◆ Short exercise 1
Name every person mentioned by name in the piece on TV ratings tampering.
◆ Short exercise 2
Write what comes next in the piece on TV ratings tampering, starting after its final sentence.

------ Text passage ------

The malaise of tampering, however, still remains. There is too much at stake. Too much money. And reputations. And egos. ‘Mine is bigger than yours’ is pet bragging right in the media industry.

Some inevitable questions:

  • Is the sample size adequate? Former CMO of Star TV, Paritosh Joshi has written a very erudite piece recently. It is a must-read for all. His assessment of the sample size being adequate is correct. Of course, more the merrier (the meters, what else?). But the inadequacy of the sample is no longer an excuse for the inaccuracy of the ratings.
  • Is this a war of GECs or news channels alone? No. Even smaller channels have their axe to grind. Mahesh Murthy’s piece on his days with Channel V, 20 years ago, versus MTV provides a very real assessment on how the malaise is all-pervasive. It is available on his LinkedIn page. Again, a piece well worth the read.
  • Is this a make-or-break moment for broadcasting, especially news, more specifically English news? Shekhar Gupta in his widely-read National Interest column seems to think that this mud-slinging between channels and anchors is getting to the verge of self-destructing. I think that is an exaggerated view. Actually, an over-valued view of both the news channels and their public face. There will be no national catastrophe if they all go home. Most of them are arm-chair TV presenters, who label themselves as journalists anyway.
  • Which brings me to the Credibility Ratings that NDTV has been tom-toming of late. Honestly, the anchors of all the channels, NDTV included, have accorded themselves demi-god status because of the proximity many of them enjoy to the powers-that-be. It exponentially inflates their self-belief in their public importance. Fact is that everyone has surely tried to mess with the ratings. Some have succeeded, some have not. Now it is all about the kettle calling the pot black. Any allusions to higher levels of ethics by NDTV too are not substantiated, at least for now.

    Whereto, here from?

    This controversy will die-down in the next few days. No one will win, no one will lose.

    • Till the time BARC continues to be controlled by the IBF (they own 60%), the agenda will be dictated by the broadcast biggies.

------ Supplied information ------

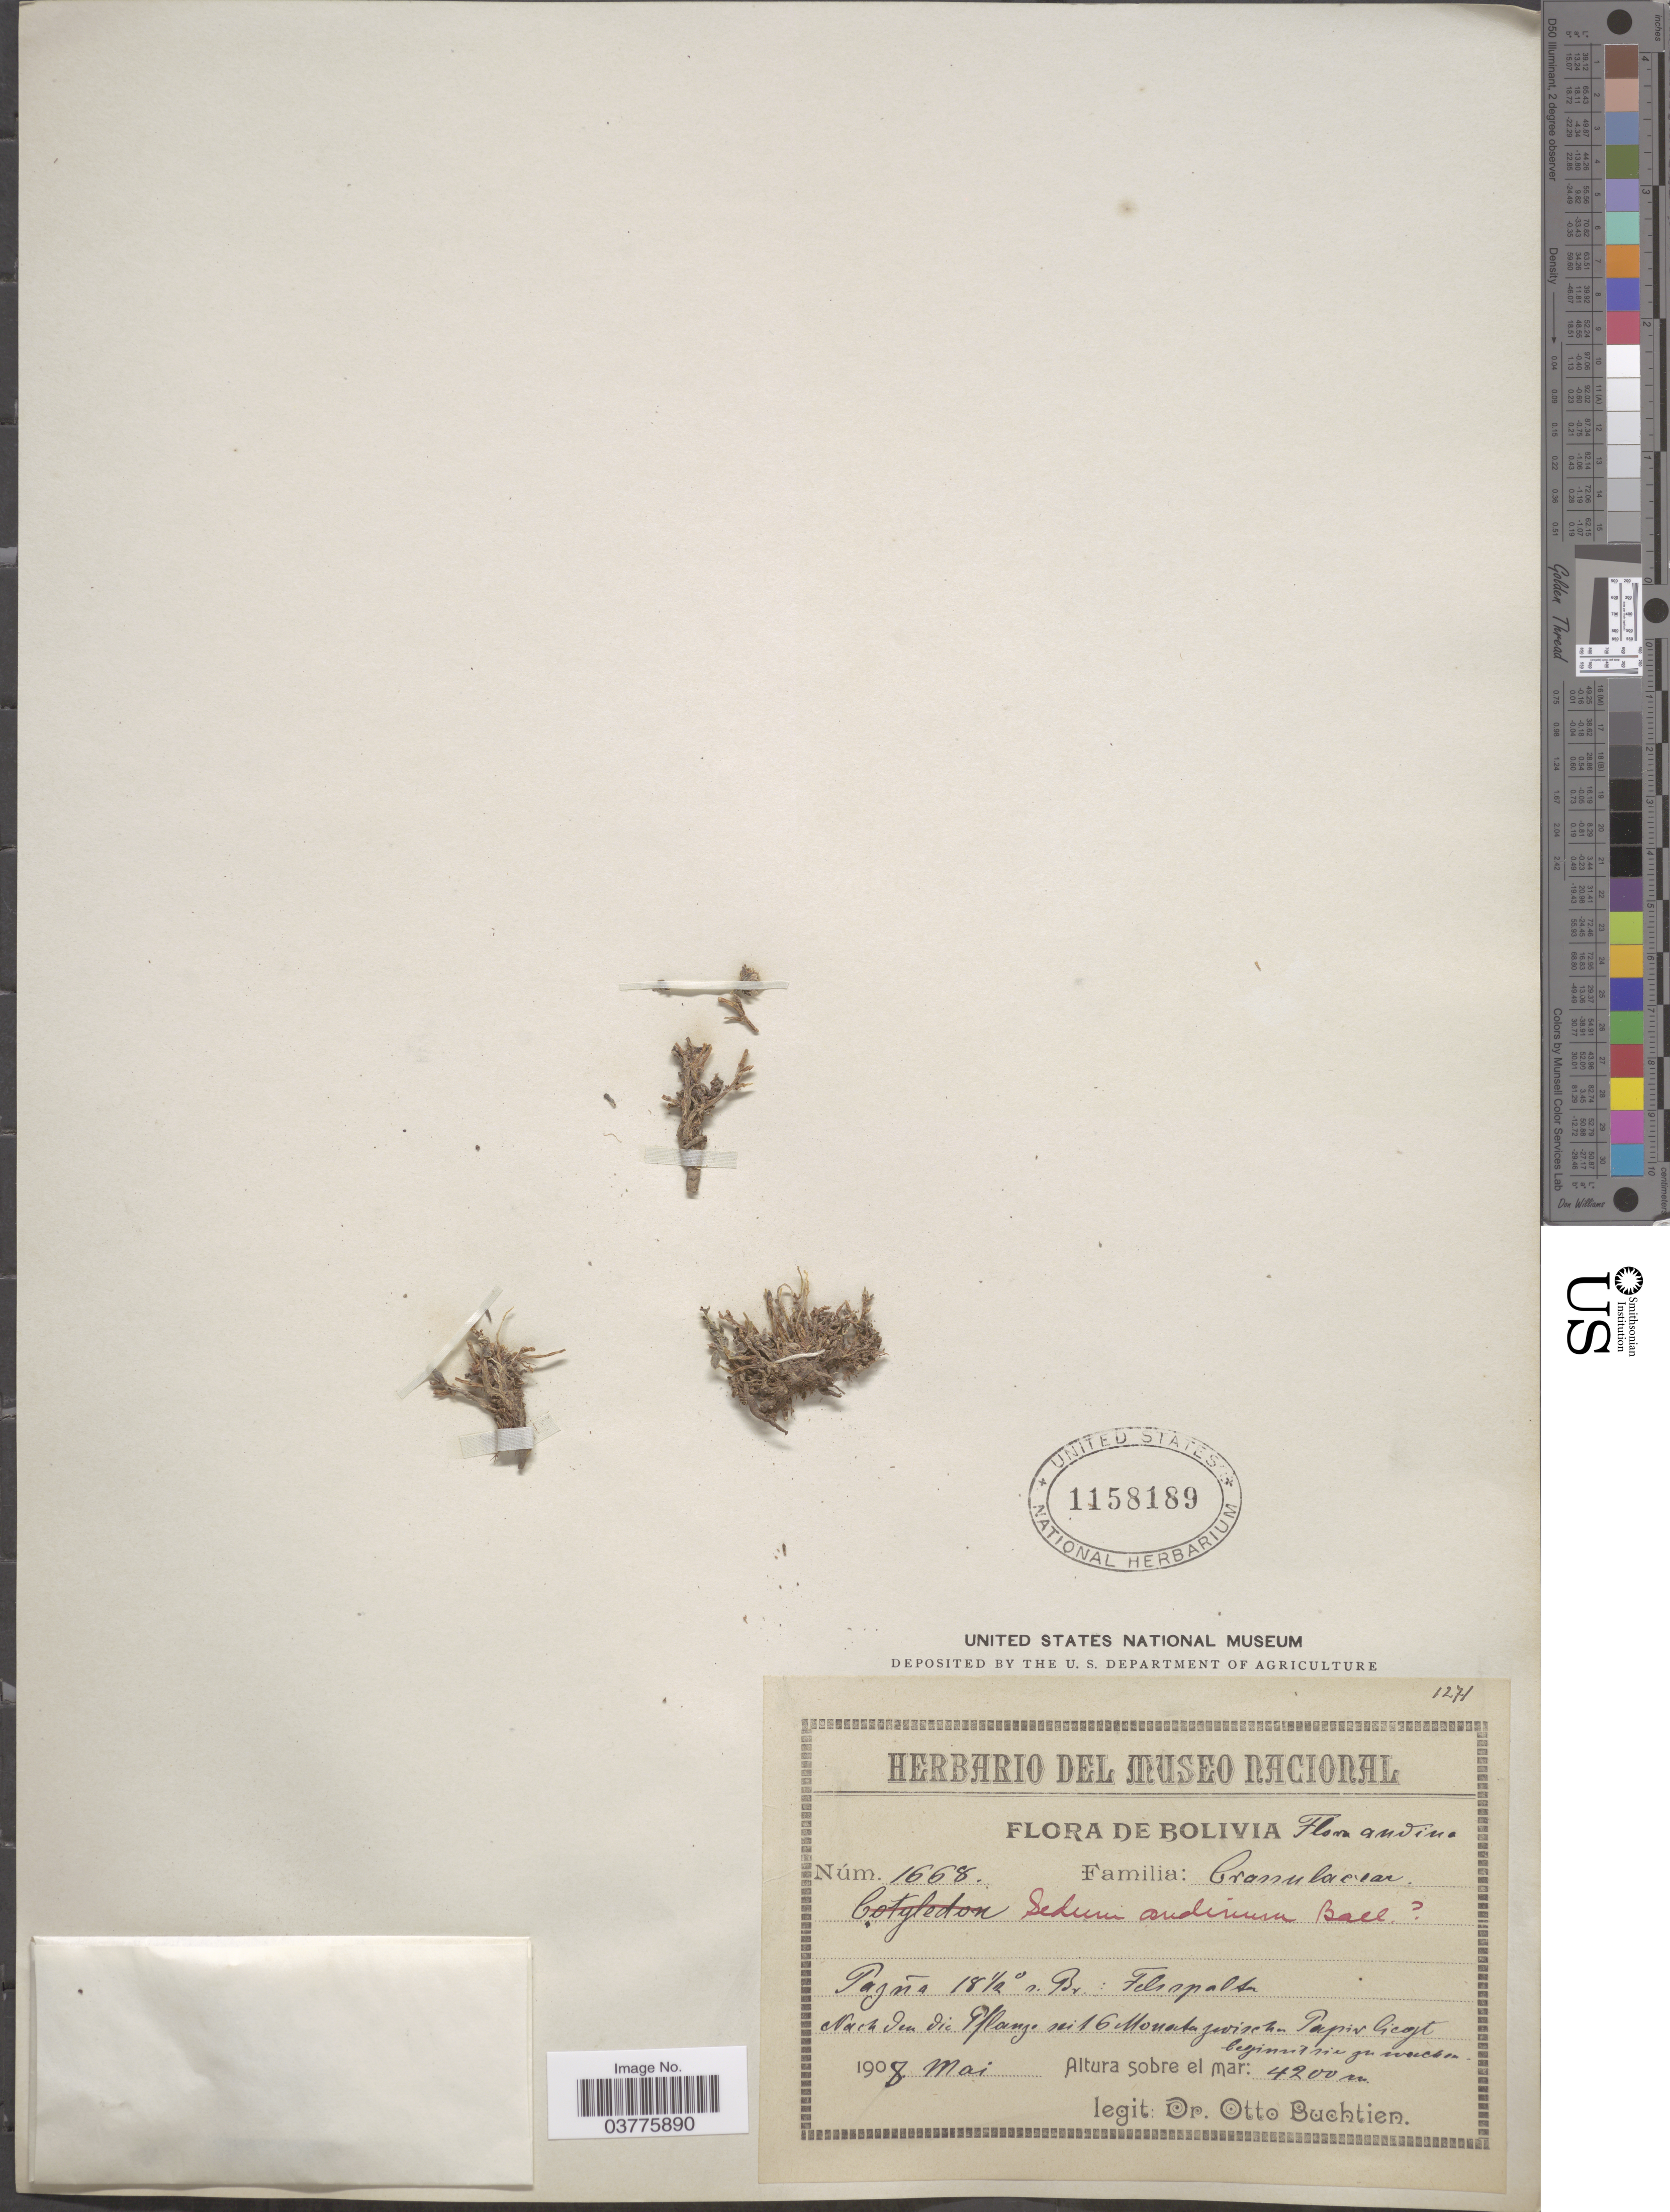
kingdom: Plantae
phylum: Tracheophyta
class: Magnoliopsida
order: Saxifragales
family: Crassulaceae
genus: Villadia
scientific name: Villadia andina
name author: (Ball) Baehni & J.F. Macbr.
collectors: O. Buchtien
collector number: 1668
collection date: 1908-05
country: Bolivia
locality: Andina. Pagna. Noch den die Pflaze sei 16 Monatazwischen Papir Gicogt beinnntrin gn wulchen.*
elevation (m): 4200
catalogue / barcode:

------

◆ Task answer 1
Paritosh Joshi, Mahesh Murthy, Shekhar Gupta

◆ Task answer 2
    • Controversy is not new to BARC. Their last head was axed unceremoniously by the governing body because he allegedly ganged up with one of the contestants in the current TRP tussle and tried to get the MIB to ‘nationalise’ the ratings (Read take governmental control by creating a TV Ratings Regulator who would be none else but the erstwhile CEO!).
    • Will governmental control make security tighter? Bah! In fact, the ratings will become then open to ‘political’ influence.
    • Is there better technology available? Data from 25+ million DTH boxes is readily available. It is difficult to fix a large enough number of DTH boxes if data is taken from all of the 25 million or more currently deployed and active. Tata-Sky, Airtel and Reliance Jio would be delighted by this new revenue source. But yes, these DTH homes don’t represent poorer cable homes.
    • Should clients get more active? Frankly, clients have bigger fish to fry. They have no time to participate in these tussles.
    • Media agencies? Mahesh Murthy in his above-referenced article alludes to the unholy control WPP has always had on the system in India. I suppose that can’t be helped. In Japan, Dentsu has the same advantage.
    • Should BARC desist from doing anything but ratings? If you can’t stop auditors (The Big Four) from consultancy work for their corporate clients, why single out BARC?

    Current controversy: who is the one sinn’d against?

    As I said before, this is just a skirmish, a nice little distraction. Arnab Goswami has now got more reasons to shout and scream. The Commissioner of Police, Parambir Singh, has decisively shown who the boss in Mumbai is. For now, the score is 1-1. Play on!

    Dr Sandeep Goyal is a media veteran. He is former President of Rediffusion; ex-Group CEO of Zee Telefilms; former Chairman of Dentsu India. He currently chairs the Mogae Group; he is also Chairman of the Forum for Ethical Used of Data (FEUD).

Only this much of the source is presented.